Mittwoch, 6. Februar 2013

Ferientagebuch IV


Rezonance 
-29. Dezember 2012 bis 1. Januar 2013-
Nachdem ich eine ausgesprochene bequeme Rückreise hinter mich gebracht hatte, stieg ich am Morgen des 27. aus dem Bus und war unglaublich glücklich wieder in Kapstadt zu sein. Da sowohl Ann-Christin als auch Adrian noch verreist waren, empfing mich daheim eine verlassene Farm. Da ich mich aber während des Reisens ein bisschen an das Alleinsein gewöhnt hatte, war das schon okay so. Ich konnte in Ruhe ankommen, ein bisschen putzen und meine Wäsche waschen. Da ich mit Meike und ein paar südafrikanischen Freunden geplant hatte aufs Rezonance, ein Trance-Festival etwas außerhalb Kapstadts zu gehen, packte ich ein Zelt und meine frischgepackte Tasche in unser Auto Hupert und machte mich schon am nächsten Tag auf den Weg zum Plumstead-Haus. Hier traf ich auch meinen Freund Tim wieder, der sich seit dem 21. in Kapstadt befand. Nachdem wir Hupert dann mit den restlichen Taschen, Zelten, einem Campingkocher und ganz viel Dosenfutter aufgefüllt hatten, ging es los. Der Ort des Geschehens war wirklich im Nirgendwo und als wir ankamen, waren die gesamten Grünflächen schon mit Zelten übersäht. Da uns jedoch von früher Eingetroffenen ein Plätzchen freigehalten worden war, hatten wir Glück und schnell stand auch unser Zelt. Es folgten drei durchgetanzte Nächte, die sich mit vier durchgeschwitzten Tagen abwechselten. Die einzige, zumindest temporäre Abkühlung konnten wir uns mit einem Sprung in den auf dem Gelände befindlichen See bzw. Tümpel gönnen. Leider mussten wir dabei miterleben, wie ein junger Mann der Gefahr eines Gewässers bei einem solchen Festival zum Opfer fiel. Dieser Vorfall trübte unsere Stimmung natürlich stark und es fiel mir unglaublich schwer das Bild des sterbenden Mannes aus meinem Kopf zu bekommen. Gleichzeitig rief er mir aber auch ins Bewusstsein wie schnell das Leben doch vorbei sein kann und wie wichtig es deshalb ist es mit einem Sinn, einer Lebensaufgabe zu füllen und diese so gut wie es geht zu verfolgen. Wie schön, dass ich mit diesem Jahr die Chance habe einen Großteil meiner Zeit in diesem Sinne zu gestalten.

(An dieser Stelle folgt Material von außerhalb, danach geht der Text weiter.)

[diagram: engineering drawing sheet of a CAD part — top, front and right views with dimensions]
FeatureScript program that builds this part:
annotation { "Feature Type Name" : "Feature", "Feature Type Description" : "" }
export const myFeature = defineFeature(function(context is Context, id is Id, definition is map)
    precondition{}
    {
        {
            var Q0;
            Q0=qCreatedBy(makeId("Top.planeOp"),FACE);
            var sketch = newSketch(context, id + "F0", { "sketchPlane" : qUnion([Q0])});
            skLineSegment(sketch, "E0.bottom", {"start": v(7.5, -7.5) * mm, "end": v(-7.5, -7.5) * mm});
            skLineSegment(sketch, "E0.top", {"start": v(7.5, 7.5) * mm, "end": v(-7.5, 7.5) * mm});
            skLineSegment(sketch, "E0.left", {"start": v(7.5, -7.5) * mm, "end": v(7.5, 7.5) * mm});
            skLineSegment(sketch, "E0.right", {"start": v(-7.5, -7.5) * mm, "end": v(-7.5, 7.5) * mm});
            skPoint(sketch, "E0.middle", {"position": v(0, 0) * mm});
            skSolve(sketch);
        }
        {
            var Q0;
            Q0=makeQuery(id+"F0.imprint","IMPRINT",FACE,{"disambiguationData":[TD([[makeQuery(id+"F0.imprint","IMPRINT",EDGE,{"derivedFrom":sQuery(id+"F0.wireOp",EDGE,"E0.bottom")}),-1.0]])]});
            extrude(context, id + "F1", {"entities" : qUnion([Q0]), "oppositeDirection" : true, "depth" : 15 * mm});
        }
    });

Von diesem schrecklichen Vorfall abgesehen und davon, dass ich wohl mein erstes Silvester ohne jegliches Feuerwerk erlebt habe, war das Festival wunderschön. Ich tanzte mir die Seele aus dem Leibe und hatte viele interessante Gespräche mit den verschiedensten Menschen aus den verschiedensten Verhältnissen und Ländern.